Minimization problem: Match parts of two waves via scale and offset

I search a solution for the, at first glance probably simple, problem of generating a close-to-zero difference for only parts of two waves, i.e., automatically bring them to match by optimization of some modification parameters. I have attached some demo data for everyone to play with (you can see in the history area how the data was generated). There are two waves, one with a distinct Gaussian feature near the center and one with plain ‘background’ data. Now, the outer ~30% of the two waves can be brought to match by simply adjusting the offset (75 in this demo) and the scale (0.72 here).

I want to find the offset and scale values for the first wave to match programmatically, i.e., a function which calculates these values from the two waves (and optionally how much of the outer values can be used in the calculation).

My ideas are to use a temporary wave to calculate the difference and use some complicated iteration until the difference is very small or abuse functions like 'Optimize' in some way (maybe I’m just too tired today, but I can't find a way ;). Since noise is included, there has to be some criteria for this. Also there may be cases where there is no exact match possible, which also needs to be considered. In Excel there is the solver add-in, where the program fiddles with some values until a minimum/maximum etc. is achieved for some result value. Basically I need this for the sum of the difference for these two waves (in parts). I hope someone can point me to an elegant solution for this.
Minimization Test.pxp (29.42 KB)
Optimize looks good to me.

A first rough sketch with
#pragma rtGlobals=3     // Use modern global access method and strict wave access.
#include <KBColorizeTraces>

Function func(pw, slope, offset)
    Wave pw
    variable slope, offset
   
    Wave wave1, wave2

    variable pSkipStart = 200
    variable pSkipEnd   = 320
   
    Duplicate/O/FREE/D wave1, sq
   
    sq[] = (p <= pSkipStart || p >= pSkipEnd ? wave1[p] * slope + offset - wave2[p] : 0.0)
    sq = sq[p]^2
   
    variable ret = Sum(sq)
    print ret
    return ret
End

Function doStuff()

    Make/O/N=0/FREE pw
    Optimize/A=0/X={1,0}/T=1e-2 func, pw
   
    Wave wave1, wave2, W_Extremum
    Duplicate/O wave1, result

    variable slope  = W_Extremum[0]
    variable offset = W_Extremum[1]
    result  = wave1[p] * slope + offset
    Display wave1, wave2, result
End


results in following graph.

It is not completely automatized yet as you still need to find pSkipStart and pSkipEnd manually.

Graph4_1.png (110.48 KB) Graph4_1.png (110.48 KB) Graph4_1.png (110.48 KB)
Thanks a lot for the solution.
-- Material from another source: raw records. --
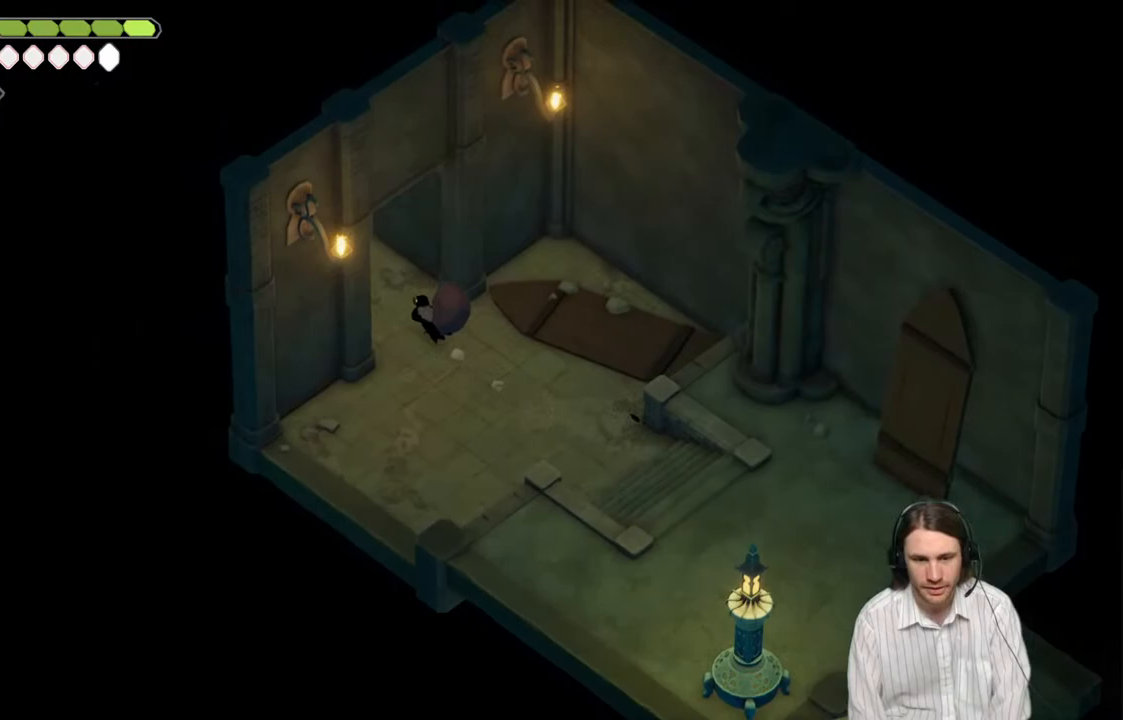
{"buttons": [], "left_stick": "up-left", "right_stick": "center", "events": [[250, "B", "up"]]}
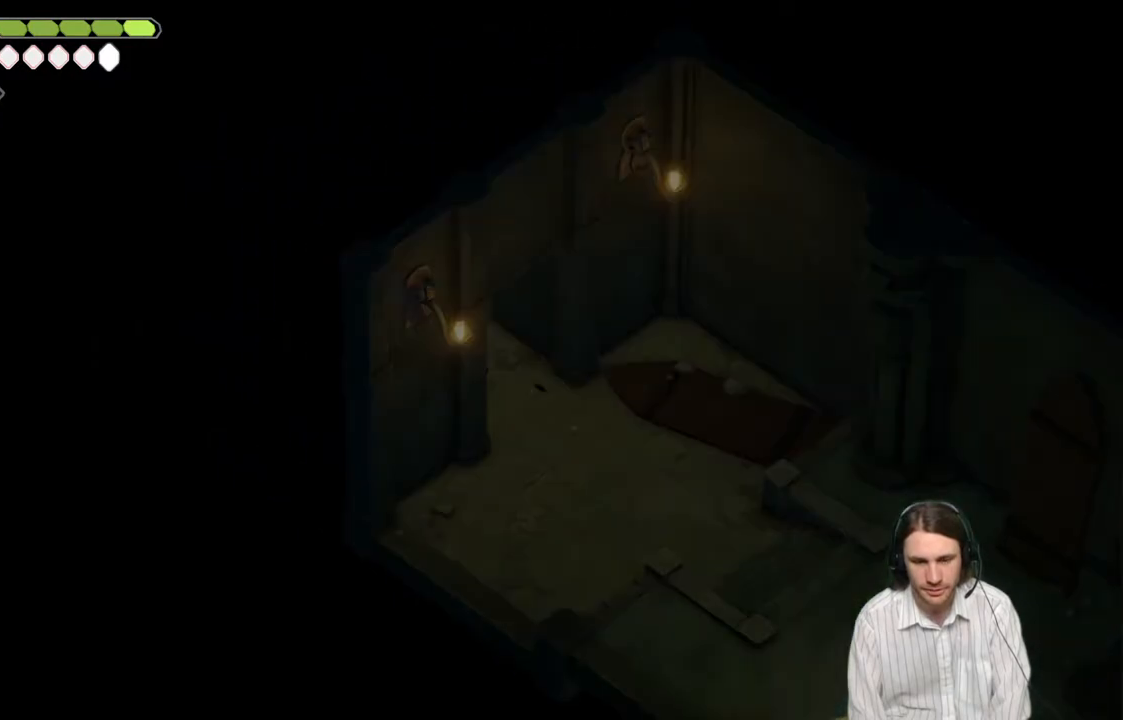
{"buttons": [], "left_stick": "up-left", "right_stick": "center", "events": []}
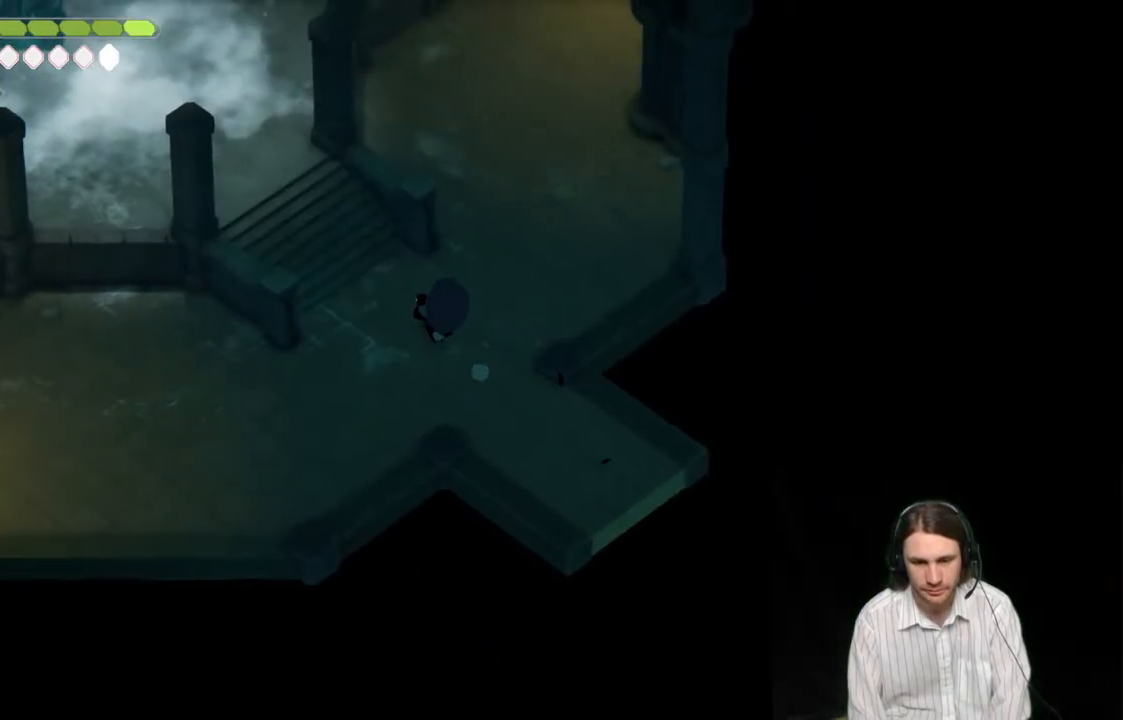
{"buttons": ["START"], "left_stick": "center", "right_stick": "center", "events": [[300, "left_stick", "center"], [500, "START", "down"]]}
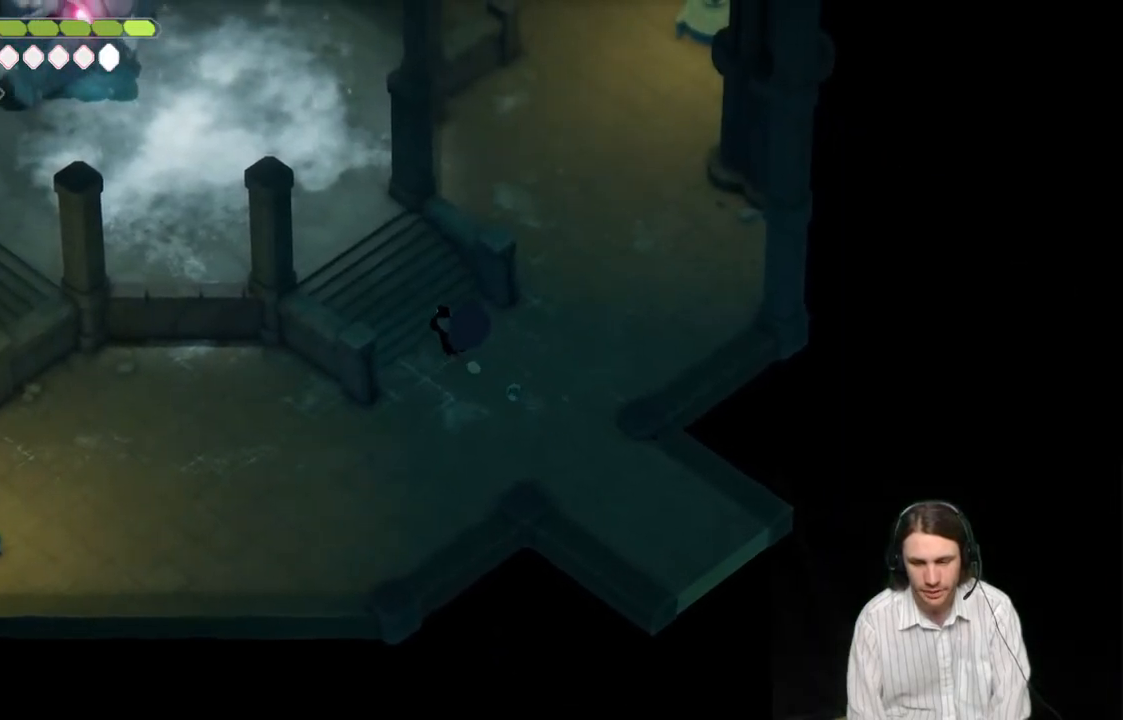
{"buttons": [], "left_stick": "center", "right_stick": "center", "events": [[183, "START", "up"]]}
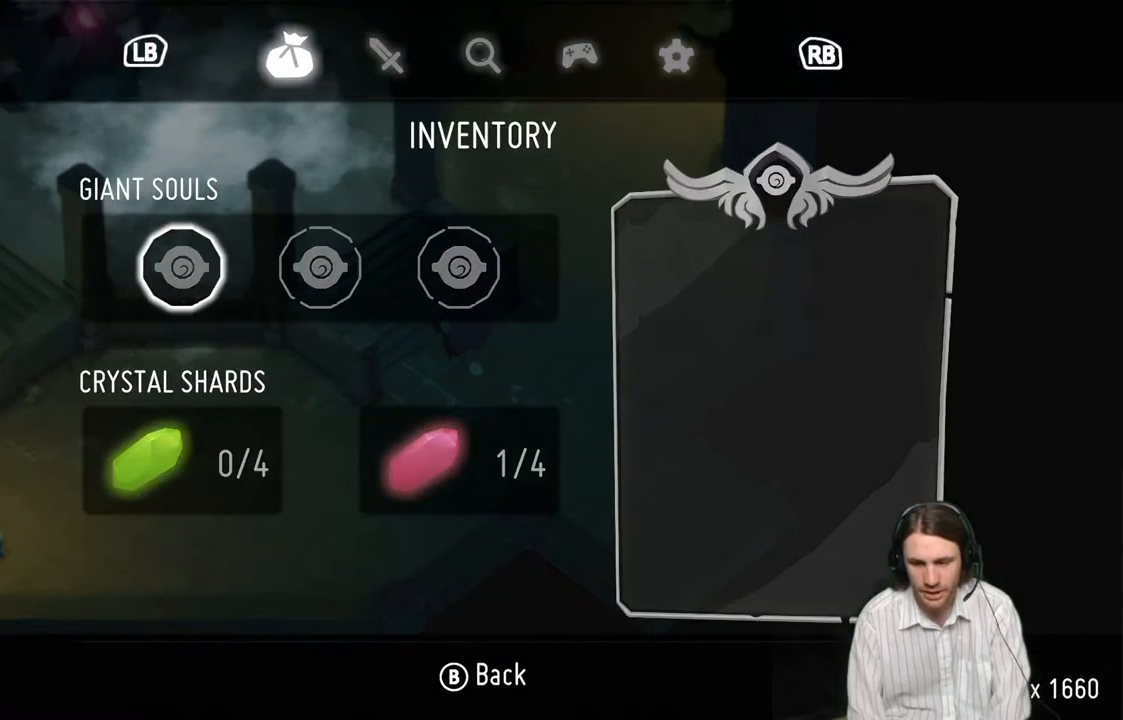
{"buttons": [], "left_stick": "center", "right_stick": "center", "events": []}
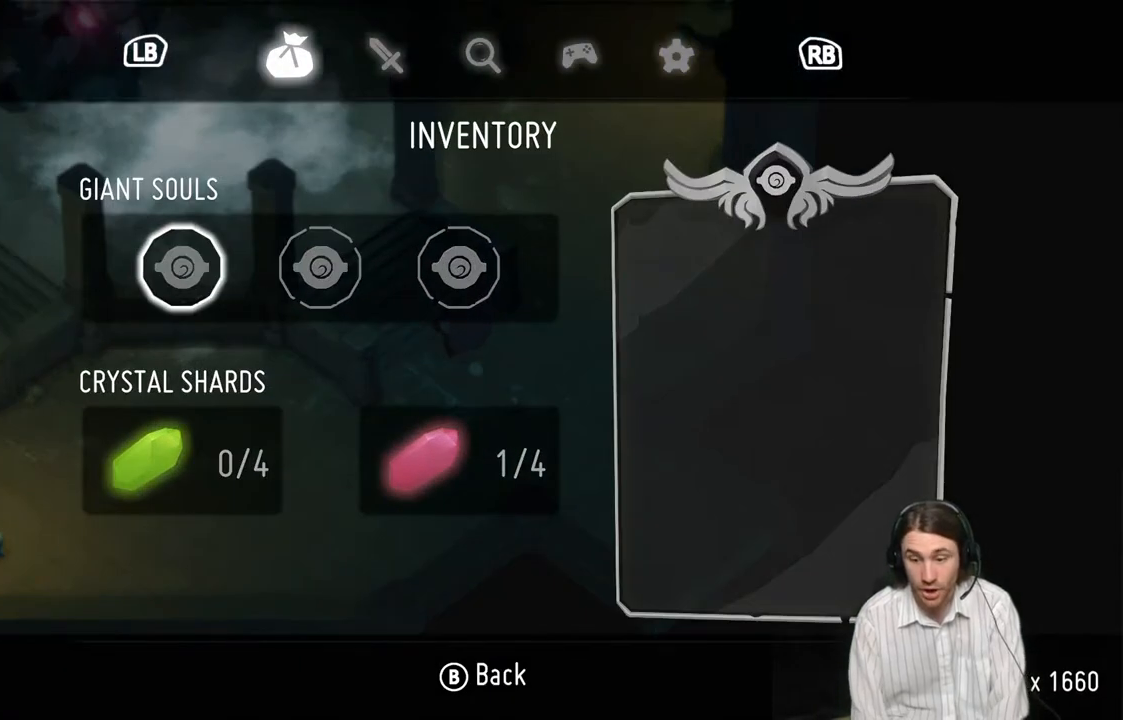
{"buttons": [], "left_stick": "center", "right_stick": "center", "events": []}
I haven't used Optimize before. It is no problem that you have to give the omitted range manually. I guess there is no way to find this automatically for a wide range of data.
I have modified the code a bit, and giving Optimize a rough parameter size using the /R flag gives a great result. Now I only need to find an elegant way to sneak two arbitrary named waves into the worker function.

Function OptWorker(pw, scale, offset)
    Wave pw
    variable scale, offset
 
    Wave wave1, wave2
    Duplicate/O/D/FREE wave1, sq

    sq      = wave1 * scale + offset - wave2
    sq[pw[0],pw[1]] = 0
    sq      = sq^2
    return  Sum(sq)
End
 
Function doStuff()
    Make/O/N=0/FREE pw={170,350}
    Optimize/Q/A=0/X={1,0}/R = {1, 100} OptWorker, pw
 
    Wave wave1, wave2, W_Extremum
    Duplicate/O wave1, result

    print "Scaling:",W_Extremum[0], "Offset:", W_Extremum[1]
    result = wave1 * W_Extremum[0] + W_Extremum[1]
    KillWaves/Z W_Extremum, W_OptGradient
End
Graph.png (19.92 KB)
Well for automatically finding the omitted range, you could try FindAPeak and assume some width.

For the sneak in part, unfortunately Optimize does not accept wave reference waves as parameter wave.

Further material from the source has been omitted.